→ WHAT YOU SHOULD DO:
Reproduce verbatim the passage of the Mining Indaba text below that begins with the words containing "In a report" and ends with "Town resource conference.".

→ SUPPLIED TEXT:
##############################
Top 5 Really Entertaining Moments from Mining Indaba 2026

When the ultra-rich and politicians gather in one place, either nothing interesting happens, or something wildly entertaining unfolds — about which we only find out later through leaks and investigations.

But if you dig a little deeper, such a routine gathering of investors and politicians like Mining Indaba 2026 in Cape Town, can offer something scandalous, amusing, or downright bizarre.

❗️ Here’s top 5 list of the most entertaining events around the forum, which took place from February 7 to 12:

🏭 Zimbabwe Named Africa’s Champion of Local Processing

In a report by the African Finance Corporation, Zimbabwe was hailed as Africa’s leader in turning mineral wealth into industrial capacity—mostly thanks to restrictions on raw ore exports and cheap electricity.

🇺🇸 The Largest U.S. Delegation Ever

Despite recent diplomatic tensions with South Africa, the U.S. sent its biggest delegation ever to the Cape Town resource conference.
##############################
Dataset items:

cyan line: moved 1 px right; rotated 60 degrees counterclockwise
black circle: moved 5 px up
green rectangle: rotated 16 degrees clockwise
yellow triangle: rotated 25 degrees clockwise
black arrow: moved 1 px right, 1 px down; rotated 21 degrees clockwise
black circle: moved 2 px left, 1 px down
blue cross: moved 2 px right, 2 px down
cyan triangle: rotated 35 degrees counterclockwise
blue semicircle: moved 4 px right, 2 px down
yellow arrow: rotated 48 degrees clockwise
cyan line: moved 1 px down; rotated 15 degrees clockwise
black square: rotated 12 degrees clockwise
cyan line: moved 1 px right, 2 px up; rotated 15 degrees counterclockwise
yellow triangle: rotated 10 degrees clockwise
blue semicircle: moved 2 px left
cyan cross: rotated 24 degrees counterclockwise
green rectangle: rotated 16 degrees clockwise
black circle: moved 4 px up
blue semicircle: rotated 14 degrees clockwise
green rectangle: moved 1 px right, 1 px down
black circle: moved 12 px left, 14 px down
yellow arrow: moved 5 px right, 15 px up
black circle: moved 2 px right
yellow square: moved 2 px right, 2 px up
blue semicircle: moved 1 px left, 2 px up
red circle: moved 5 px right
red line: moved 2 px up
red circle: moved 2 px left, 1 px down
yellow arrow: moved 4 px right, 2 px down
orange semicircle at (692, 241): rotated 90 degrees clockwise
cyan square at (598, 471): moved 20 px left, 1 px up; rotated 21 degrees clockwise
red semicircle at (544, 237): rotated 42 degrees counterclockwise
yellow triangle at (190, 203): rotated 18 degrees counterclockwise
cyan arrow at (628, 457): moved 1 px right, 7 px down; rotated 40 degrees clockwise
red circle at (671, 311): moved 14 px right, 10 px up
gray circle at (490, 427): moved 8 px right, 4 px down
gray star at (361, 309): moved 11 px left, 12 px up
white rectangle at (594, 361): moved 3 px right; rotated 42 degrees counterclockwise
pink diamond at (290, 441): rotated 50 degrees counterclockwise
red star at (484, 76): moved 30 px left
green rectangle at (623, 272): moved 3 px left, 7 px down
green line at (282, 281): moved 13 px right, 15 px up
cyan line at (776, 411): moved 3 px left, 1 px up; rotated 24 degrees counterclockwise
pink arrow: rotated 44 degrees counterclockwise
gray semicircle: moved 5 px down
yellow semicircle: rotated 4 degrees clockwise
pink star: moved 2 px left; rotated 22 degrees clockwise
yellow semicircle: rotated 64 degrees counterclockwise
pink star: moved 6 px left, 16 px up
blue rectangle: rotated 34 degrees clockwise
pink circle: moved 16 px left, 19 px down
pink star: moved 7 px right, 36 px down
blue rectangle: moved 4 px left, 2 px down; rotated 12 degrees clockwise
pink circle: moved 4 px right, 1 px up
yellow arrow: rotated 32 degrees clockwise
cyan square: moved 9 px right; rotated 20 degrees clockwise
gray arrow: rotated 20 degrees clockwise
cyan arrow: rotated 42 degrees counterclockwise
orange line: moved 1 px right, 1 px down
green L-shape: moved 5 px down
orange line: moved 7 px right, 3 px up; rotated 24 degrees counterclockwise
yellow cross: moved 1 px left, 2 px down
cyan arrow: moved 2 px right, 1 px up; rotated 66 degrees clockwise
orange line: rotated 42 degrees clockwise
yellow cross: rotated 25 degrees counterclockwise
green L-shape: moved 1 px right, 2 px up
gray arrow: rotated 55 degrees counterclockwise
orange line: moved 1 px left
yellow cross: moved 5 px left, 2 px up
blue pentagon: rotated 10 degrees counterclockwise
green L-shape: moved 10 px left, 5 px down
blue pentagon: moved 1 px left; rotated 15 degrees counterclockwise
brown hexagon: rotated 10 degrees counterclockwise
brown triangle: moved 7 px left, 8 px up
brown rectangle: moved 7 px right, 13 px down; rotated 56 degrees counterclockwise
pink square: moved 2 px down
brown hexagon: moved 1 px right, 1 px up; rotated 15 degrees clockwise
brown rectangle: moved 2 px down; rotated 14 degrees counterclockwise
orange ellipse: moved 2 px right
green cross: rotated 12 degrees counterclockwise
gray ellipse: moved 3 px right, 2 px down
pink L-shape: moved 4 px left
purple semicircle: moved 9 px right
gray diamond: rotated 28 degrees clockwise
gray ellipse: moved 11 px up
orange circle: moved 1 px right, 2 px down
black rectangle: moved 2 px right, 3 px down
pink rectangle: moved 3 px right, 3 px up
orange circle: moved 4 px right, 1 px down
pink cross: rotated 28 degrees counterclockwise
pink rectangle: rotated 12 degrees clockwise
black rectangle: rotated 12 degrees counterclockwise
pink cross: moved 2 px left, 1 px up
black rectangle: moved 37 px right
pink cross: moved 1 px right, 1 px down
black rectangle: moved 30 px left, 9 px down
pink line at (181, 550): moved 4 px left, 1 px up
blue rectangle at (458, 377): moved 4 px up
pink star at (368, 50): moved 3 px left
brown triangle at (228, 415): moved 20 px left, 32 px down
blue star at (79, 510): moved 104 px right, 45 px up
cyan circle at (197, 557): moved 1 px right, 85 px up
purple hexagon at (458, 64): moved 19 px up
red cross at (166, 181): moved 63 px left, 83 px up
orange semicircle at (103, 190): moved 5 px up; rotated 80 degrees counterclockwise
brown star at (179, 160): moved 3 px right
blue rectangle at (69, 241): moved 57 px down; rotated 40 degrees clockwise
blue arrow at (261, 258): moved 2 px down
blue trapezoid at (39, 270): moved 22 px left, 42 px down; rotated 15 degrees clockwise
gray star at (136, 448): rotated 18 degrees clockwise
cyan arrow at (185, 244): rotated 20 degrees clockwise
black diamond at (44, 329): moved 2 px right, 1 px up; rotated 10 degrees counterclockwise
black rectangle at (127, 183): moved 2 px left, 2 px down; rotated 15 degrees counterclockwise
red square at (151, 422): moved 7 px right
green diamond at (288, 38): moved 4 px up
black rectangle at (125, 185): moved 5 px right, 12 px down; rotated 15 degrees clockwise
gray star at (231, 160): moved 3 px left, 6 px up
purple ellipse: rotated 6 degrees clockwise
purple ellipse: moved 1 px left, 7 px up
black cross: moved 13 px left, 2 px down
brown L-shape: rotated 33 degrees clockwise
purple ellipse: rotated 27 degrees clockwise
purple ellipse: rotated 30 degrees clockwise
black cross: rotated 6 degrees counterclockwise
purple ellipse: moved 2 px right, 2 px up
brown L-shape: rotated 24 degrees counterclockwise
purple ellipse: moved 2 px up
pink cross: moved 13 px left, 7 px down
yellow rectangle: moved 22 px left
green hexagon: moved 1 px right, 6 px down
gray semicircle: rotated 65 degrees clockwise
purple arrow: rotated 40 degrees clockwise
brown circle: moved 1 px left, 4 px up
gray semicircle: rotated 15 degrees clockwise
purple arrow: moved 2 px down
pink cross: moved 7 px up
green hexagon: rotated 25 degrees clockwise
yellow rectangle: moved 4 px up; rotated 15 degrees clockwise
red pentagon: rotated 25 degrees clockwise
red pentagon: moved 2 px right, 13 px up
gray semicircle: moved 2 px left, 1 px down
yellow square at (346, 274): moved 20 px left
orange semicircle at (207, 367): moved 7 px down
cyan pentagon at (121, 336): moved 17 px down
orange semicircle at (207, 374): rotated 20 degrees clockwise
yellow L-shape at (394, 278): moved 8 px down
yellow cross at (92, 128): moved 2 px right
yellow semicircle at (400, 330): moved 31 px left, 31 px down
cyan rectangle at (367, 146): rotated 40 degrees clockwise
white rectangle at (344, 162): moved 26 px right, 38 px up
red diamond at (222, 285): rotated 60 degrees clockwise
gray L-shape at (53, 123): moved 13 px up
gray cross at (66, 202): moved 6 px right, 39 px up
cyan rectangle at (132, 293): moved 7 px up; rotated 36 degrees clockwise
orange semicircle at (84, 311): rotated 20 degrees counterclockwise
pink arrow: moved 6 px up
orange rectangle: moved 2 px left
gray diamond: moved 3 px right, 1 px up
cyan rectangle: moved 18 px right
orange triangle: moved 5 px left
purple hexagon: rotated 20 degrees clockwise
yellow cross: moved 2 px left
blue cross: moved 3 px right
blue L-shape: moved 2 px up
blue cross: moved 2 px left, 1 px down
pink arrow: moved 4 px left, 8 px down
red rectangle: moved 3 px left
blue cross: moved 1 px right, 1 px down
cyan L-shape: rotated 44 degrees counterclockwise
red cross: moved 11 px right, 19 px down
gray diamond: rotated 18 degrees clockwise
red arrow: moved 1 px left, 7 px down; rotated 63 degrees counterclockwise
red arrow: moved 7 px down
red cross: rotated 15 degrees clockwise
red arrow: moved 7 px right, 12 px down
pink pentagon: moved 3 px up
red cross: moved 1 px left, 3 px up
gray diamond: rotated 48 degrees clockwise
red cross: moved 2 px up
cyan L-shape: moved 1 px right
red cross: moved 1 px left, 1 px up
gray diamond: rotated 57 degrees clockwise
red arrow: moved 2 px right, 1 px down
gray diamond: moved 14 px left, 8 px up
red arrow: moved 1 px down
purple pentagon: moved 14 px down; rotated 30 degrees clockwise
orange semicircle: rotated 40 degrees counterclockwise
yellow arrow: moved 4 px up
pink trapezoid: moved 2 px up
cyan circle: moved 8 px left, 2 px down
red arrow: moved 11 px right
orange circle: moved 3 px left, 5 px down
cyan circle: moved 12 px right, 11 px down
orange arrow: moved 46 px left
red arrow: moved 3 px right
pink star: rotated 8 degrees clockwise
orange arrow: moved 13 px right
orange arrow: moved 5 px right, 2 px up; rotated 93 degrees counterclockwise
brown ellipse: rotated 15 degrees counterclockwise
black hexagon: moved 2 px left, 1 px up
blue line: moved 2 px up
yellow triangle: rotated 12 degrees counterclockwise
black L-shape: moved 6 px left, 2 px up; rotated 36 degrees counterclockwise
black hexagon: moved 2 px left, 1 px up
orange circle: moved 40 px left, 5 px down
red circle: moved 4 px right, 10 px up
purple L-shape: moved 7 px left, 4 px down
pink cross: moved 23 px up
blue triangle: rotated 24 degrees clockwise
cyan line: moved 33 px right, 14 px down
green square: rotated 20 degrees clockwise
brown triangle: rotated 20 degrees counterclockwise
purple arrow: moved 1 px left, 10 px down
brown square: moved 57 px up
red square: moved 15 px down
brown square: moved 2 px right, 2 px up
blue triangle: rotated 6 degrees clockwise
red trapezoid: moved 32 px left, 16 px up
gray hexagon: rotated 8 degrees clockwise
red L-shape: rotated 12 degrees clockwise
##############################
→ EXERCISE RESPONSE:
In a report by the African Finance Corporation, Zimbabwe was hailed as Africa’s leader in turning mineral wealth into industrial capacity—mostly thanks to restrictions on raw ore exports and cheap electricity.

🇺🇸 The Largest U.S. Delegation Ever

Despite recent diplomatic tensions with South Africa, the U.S. sent its biggest delegation ever to the Cape Town resource conference.